India Defies Oil Shock, Projects 6.8%–7.1% Growth In FY27 Amid Global Turmoil

India is demonstrating remarkable resilience in the face of global turbulence, with SBI Research projecting GDP growth in the range of 6.8% to 7.1% for FY27 despite the oil shock and ongoing conflict in West Asia.
The report emphasises that India is entering this phase from a position of strength, having recorded 7.6% growth in FY26, echoing its robust performance during the Russia–Ukraine crisis when expansion exceeded 9%.
This resilience is underpinned by a strong banking sector and a relatively stable macroeconomic backdrop, though risks such as a potential Super El Niño could cloud growth prospects. Inflation is expected to average 4.5%, while the fiscal deficit is pegged at 4.5–4.6%, with calls for a comprehensive package to support the Balance of Payments and stabilise the rupee.
The report draws a sharp contrast with historical oil shocks that pushed the US economy into recession. This time, the US is cushioned by energy self-sufficiency and substantial tax refunds to households, ensuring higher energy spending remains domestic.

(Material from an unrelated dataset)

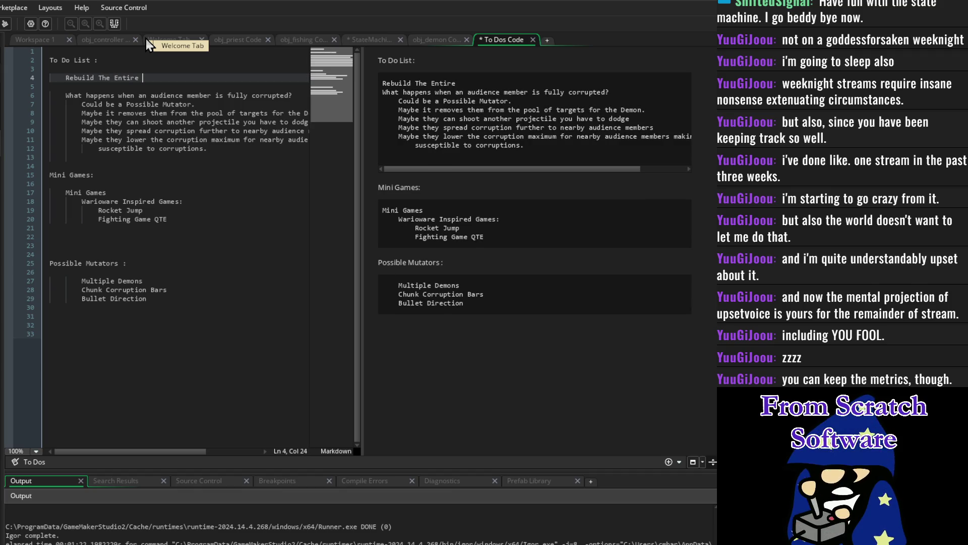
type("Controller ")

For India, however, the conflict has created multiple layers of headwinds, affecting agriculture, MSMEs, consumption, and global supply chains. Yet, SBI Research identifies green shoots that could allow India to reposition itself within global value chains.
One such opportunity lies in the financial sector. With Dubai and Abu Dhabi facing uncertainty due to escalating tensions, global investors and NRIs are reassessing their concentrated exposure to these hubs.

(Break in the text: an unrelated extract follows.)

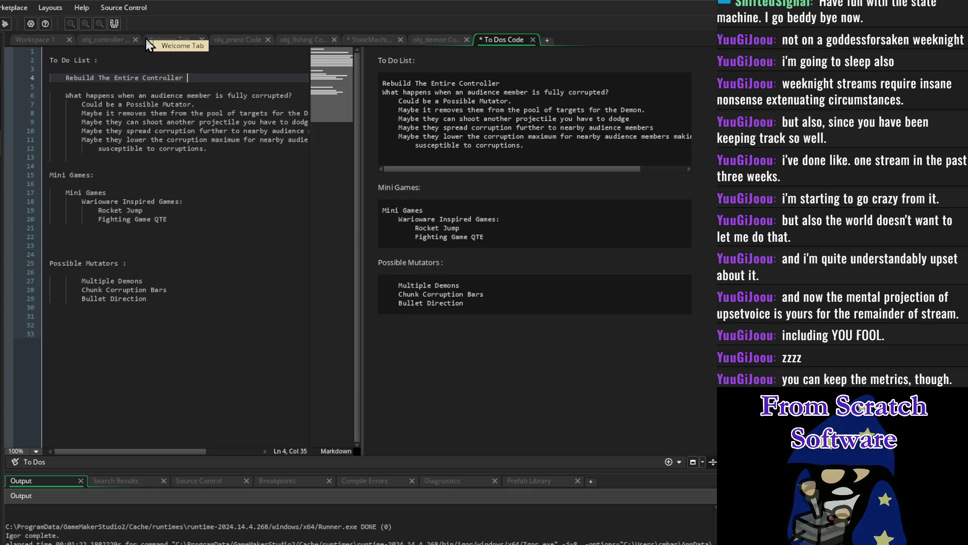
type("State Machine")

This presents a strategic opening for IFSC GIFT City to emerge as a stable global financial destination. Similarly, disruptions in Middle Eastern airspace are creating risks for traditional transit routes, offering Indian and Chinese airports the chance to position themselves as alternative hubs. Realising this potential, however, will require significant investments in airport infrastructure, connectivity, and passenger experience.

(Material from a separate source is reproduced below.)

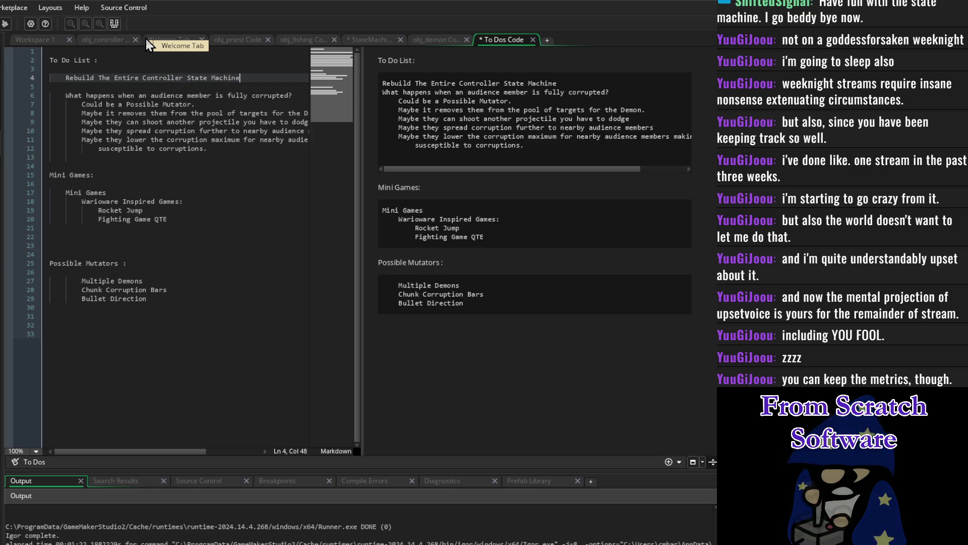
key("Return")
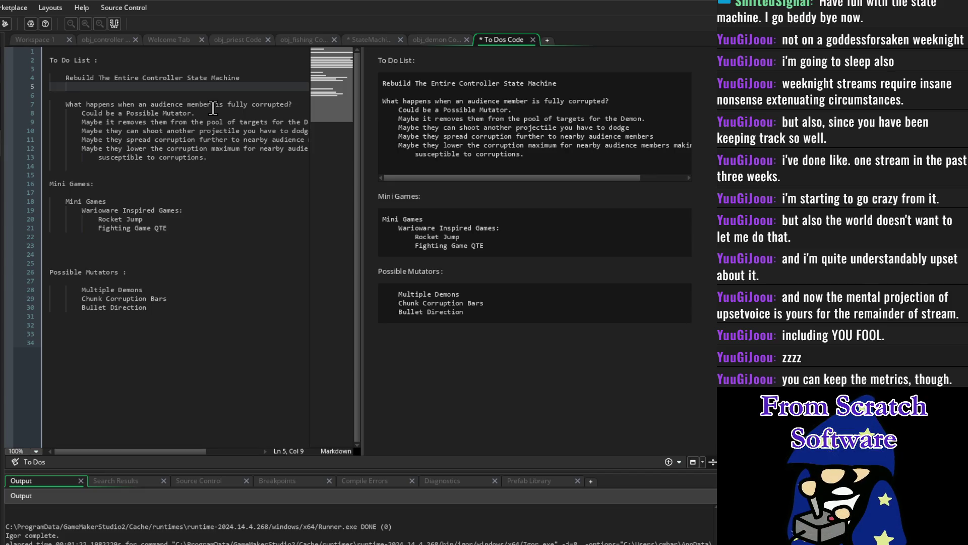
Step: Add sub-items 'Separate Minigames into Objects' and 'Use a Method and Callback StatemMachine'
type("Separate Minigames in to")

On monetary policy, the report notes that many central banks, both developed and emerging, paused in 2026 after rate cuts in 2025. They are now reassessing their paths in light of the war in West Asia and domestic macroeconomic constraints.
For the Reserve Bank of India, the growth–inflation paradox leaves little room for manoeuvre, suggesting a continuation of the status quo until the full impact of the conflict and evolving climate patterns becomes clearer. This implies a “lower for longer” regime in monetary settings.
Despite the multiple vortexes of global headwinds, India’s economic trajectory remains firm. SBI Research underscores that the country’s ability to withstand shocks and leverage emerging opportunities in finance and aviation demonstrates its resilience and adaptability.
The projection of 6.8%–7.1% growth for FY27, even amid uncertainty, highlights India’s capacity to defy global pressures and sustain momentum.